For Release: April 25, 2005
Contact: DMS Communications (603) 650-1492
Molecular Models Advance the Fight Against Malaria
HANOVER, NH -- Research from Dartmouth Medical School, demonstrating how malaria parasites form mutations that make them stubbornly resistant to drug therapy, may hold the key to a new treatments for a disease that afflicts more than half a billion people worldwide.
The scientists developed disease models using yeast and successfully introduced five mutations that make malaria resistant to the anti-malarial drug, atovaquone. The study, featured as the cover story of the April 29 Journal of Biological Chemistry, paves the way for using these models to test new drugs that could suppress malaria's ability to mutate against current therapy.
"This is the first quantitative explanation for malaria's drug resistance," said Dr. Bernard Trumpower, professor of biochemistry at Dartmouth Medical School and head of the study. "In addition to confirming the belief that the resistance was due to these mutations, we have created a practical research tool to design new, improved versions of the drug using these resistant strains."
Malaria, transmitted by Plasmodium falciparum, a parasite carried by mosquitoes, has developed resistance to almost every anti-malarial drug introduced in the past 30 years. Although atovaquone is one of the most recent drugs on the market, there is significant evidence that malaria parasites are quickly developing resistance to that drug as well. According to WHO estimates, 40% of the world's population are currently at risk of the disease and approximately 2 million people, mostly children, are killed by malaria annually worldwide. Today marks Africa Malaria Day, organized to promote awareness of the disease in a country where a child is killed every 30 seconds by malaria.
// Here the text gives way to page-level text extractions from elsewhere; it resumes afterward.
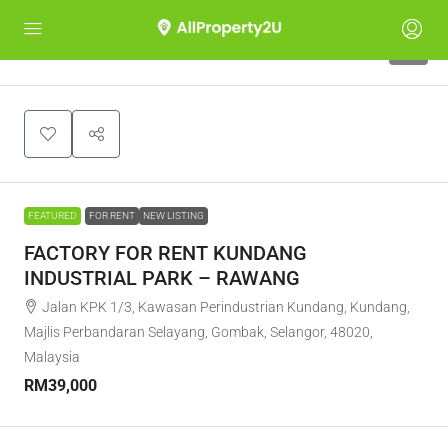
7
FEATURED
FOR RENT
NEW LISTING
FACTORY FOR RENT KUNDANG
INDUSTRIAL PARK – RAWANG
Jalan KPK 1/3, Kawasan Perindustrian Kundang, Kundang,
Majlis Perbandaran Selayang, Gombak, Selangor, 48020,
Malaysia
RM39,000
Investigating ways to counter the mutations and sustain the efficacy of anti-malarial drugs, Trumpower and his colleagues continued their work on previous studies using yeast enzymes to explore atovaquone resistance. It is not possible to grow enough malaria parasites to isolate and study the respiratory enzyme cytochrome bc1 complex, which the parasites need to live and multiply. A protein subunit of the bc1 complex is where the malaria parasite mutates to counter anti-malarial drug therapies. Yeast is an effective resource because it can be safely grown in large quantities and can be easily modified to take on the qualities of more dangerous pathogens, without risking human infection.
When the researchers genetically transferred mutations into the yeast surrogates, the yeast acquired resistance to atovaquone just as the malaria parasites had done. The team was then able to apply computerized modeling techniques to illustrate exactly how the drug interacted with the cytochrome bc1 complex—the respiratory enzyme the parasites need to live and multiply—on a molecular level. With this new understanding of how the parasites were able to counter the effects of atovaquone, researchers can now design new anti-malarial drugs with features making the appearance of resistance more unlikely.
"Within the next 3-5 years, we hope to develop a new drug that will finally empower us to treat this terrible disease," said Trumpower.
Dartmouth Medical School co-authors of the paper are Dr. Jacques Kessl, research associate in biochemistry, Kevin Ha, Anne Merritt and Benjamin Lange. Other co-authors are Dr. Brigitte Meunier and Philip Hill from the Wolfson Institute for Biomedical Research in London and Dr. Steven Meshnick from the University of North Carolina, Chapel Hill.